Ah, telephemera… those shows whose stay with us was tantalisingly brief, snatched away before their time, and sometimes with good cause. They hit the schedules alongside established shows, hoping for a long run, but it’s not always to be, and for every Street Hawk there’s two Manimals. But here at STARBURST we celebrate their existence and mourn their departure, drilling down into the new season’s entertainment with equal opportunities square eyes… these are The Telephemera Years!


If you wanted to be an American Idol or go Dancing with the Stars, the top of the TV ratings for the 2006-07 season made pretty good reading, with the top five slots filled by these newfangled variety showcases. Underneath, crime and medical dramas thrived, but there was slightly more quirky available from Lost and new arrivals Heroes and Ugly Betty.

That wasn’t all as 2006 was FULL of new hits, whether it was The WB’s One Tree Hill, Smallville, and Supernatural, serial killer fun on Showcase with Dexter, or 30 Rock and Friday Night Lights on NBC. That slightly made up for the losses of The OC, Gilmore Girls, The Sopranos, Stargate SG-1, and Masters of Horror, all of which were taking their final laps this year. Those, of course, are the shows that managed to secure an audience but there were some that didn’t even make it series; this is the story of 2006’s unsold pilots…

Aquaman (The CW): After five seasons of bringing small town superheroics to the small screen, Smallville producers Millar Gough Ink felt the time was right for another show following their successful pattern. They’d already introduced Bart Allen (aka Impulse) during season four and season five brought two more heroes from the wider DC universe in the shape of Cyborg and Aquaman. Something of a running joke to non-comic readers, Aquaman first appeared in November 1941 and was one of the few DC heroes to survive the end of the Golden Age of comics, his adventures published continuously through to the early 1960s. Like The Flash and Green Lantern, Aquaman was given a makeover as the Silver Age arrived, even earning a slice of animated action from Filmation in the late 1960s, but quips about fish-based powers saw him fade into the background.

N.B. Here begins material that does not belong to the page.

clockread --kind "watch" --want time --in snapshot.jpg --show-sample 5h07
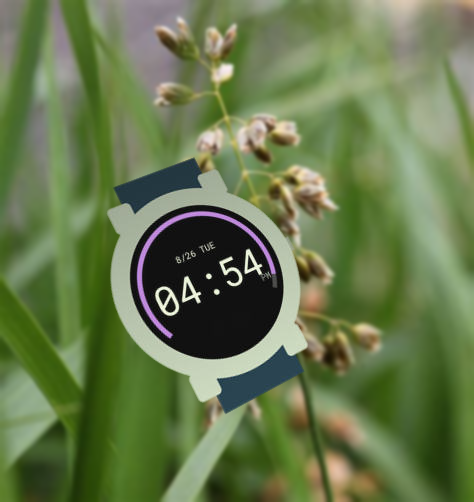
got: 4h54
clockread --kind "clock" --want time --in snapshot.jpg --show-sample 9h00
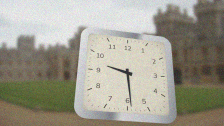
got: 9h29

Aquaman underwent another reinvention in 1993 and it was this more serious tone that Smallville producers sought to bring to screen, along with some smouldering shots of a topless young man for the girls, gays, and theys in the audience. Casting former American Idol contestant Alan Ritchson in the role as an Arthur Curry out to protect the seas by any means necessary, his introduction was the highest rated episode in season five and a pilot for a solo series was ordered.

Aquaman, 2006

Miles Millar and Alfred Gough had previously considered a spin-off for Lois Lane but landed on Aquaman, although they did not consider it a spin-off proper, and a Smallville-style title tweak was in the offing. With Ritchson overlooked to emphasise that this was a different Aquaman, Will Toale was initially cast as Curry but they pivoted to soap opera actor Justin Hartley, filling out the cast with veterans such as Ving Rhames, Lou Diamond Phillips, and Adrianne Palicki as Nadia, a villainous siren determined to seize the throne of Atlantis.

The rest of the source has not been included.